Commercial Bank Risk Management: Practices and Challenges in Central Asia — A Case Study of Kazakhstan
Abstract
Against the backdrop of accelerating global change and mounting economic uncertainty, financial stability has emerged as a fundamental prerequisite for sustainable economic development. As the core component of the financial system, commercial banks’ risk management capabilities directly determine the stability and sound operation of the entire financial system. The 2008 global financial crisis exposed numerous deficiencies in risk management practices within the international banking industry, prompting the Basel Committee on Banking Supervision to formulate Basel III. This framework aims to enhance the quality of bank capital, introduce liquidity regulatory standards, and strengthen the macroprudential regulatory architecture.

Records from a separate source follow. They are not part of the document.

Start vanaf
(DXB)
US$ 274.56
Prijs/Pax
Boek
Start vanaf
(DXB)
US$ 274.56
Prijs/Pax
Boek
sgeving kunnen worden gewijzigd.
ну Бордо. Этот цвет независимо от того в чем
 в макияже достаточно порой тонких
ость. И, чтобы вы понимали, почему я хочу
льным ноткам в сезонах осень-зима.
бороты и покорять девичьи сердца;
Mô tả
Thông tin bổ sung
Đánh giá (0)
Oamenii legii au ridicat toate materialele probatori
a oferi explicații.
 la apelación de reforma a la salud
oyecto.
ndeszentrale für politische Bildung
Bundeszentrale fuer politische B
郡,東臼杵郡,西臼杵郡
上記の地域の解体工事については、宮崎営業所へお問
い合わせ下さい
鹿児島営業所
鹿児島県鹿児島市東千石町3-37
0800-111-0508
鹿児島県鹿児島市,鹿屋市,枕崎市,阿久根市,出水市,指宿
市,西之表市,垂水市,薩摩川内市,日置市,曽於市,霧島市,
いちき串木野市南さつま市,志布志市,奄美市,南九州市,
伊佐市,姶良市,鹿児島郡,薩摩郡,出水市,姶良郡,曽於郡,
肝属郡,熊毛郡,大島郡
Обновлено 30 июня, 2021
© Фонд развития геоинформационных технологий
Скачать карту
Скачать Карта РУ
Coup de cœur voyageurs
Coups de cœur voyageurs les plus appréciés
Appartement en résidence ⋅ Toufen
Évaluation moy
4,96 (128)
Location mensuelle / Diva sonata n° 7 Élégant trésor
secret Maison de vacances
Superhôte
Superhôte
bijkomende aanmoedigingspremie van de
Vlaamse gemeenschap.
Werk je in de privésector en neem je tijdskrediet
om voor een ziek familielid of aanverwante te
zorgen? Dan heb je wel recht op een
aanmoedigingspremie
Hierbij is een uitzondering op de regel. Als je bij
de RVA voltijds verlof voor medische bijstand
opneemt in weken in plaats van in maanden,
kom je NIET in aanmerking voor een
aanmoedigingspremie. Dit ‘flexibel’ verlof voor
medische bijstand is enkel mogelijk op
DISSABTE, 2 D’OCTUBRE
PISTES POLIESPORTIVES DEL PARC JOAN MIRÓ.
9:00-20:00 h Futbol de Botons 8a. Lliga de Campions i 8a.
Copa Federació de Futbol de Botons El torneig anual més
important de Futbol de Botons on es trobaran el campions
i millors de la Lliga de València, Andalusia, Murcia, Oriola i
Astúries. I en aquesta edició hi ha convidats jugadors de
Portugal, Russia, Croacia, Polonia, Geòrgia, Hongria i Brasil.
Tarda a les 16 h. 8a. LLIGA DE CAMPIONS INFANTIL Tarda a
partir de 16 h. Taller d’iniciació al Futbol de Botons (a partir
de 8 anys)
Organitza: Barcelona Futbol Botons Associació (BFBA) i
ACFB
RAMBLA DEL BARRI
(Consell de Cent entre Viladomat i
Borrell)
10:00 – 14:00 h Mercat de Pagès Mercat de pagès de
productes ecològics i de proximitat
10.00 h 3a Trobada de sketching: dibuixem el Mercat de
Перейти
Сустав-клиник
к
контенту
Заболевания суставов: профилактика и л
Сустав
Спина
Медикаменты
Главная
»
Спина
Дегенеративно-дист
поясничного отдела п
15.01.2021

Central Asia occupies a pivotal position in the Belt and Road Initiative, and the stability and development of its financial markets carry substantial significance for regional economic cooperation. As the largest economy in Central Asia, Kazakhstan’s banking sector risk management practices exert an important demonstrative effect on neighboring countries. According to statistics from the National Bank of Kazakhstan, as of early 2025, the country was home to 22 commercial banks with total banking assets of approximately USD 57.6 billion, accounting for more than 60% of GDP. Therefore, an investigation into risk management practices among commercial banks in Kazakhstan carries important theoretical and practical implications for understanding financial stability in Central Asia and advancing regional economic cooperation.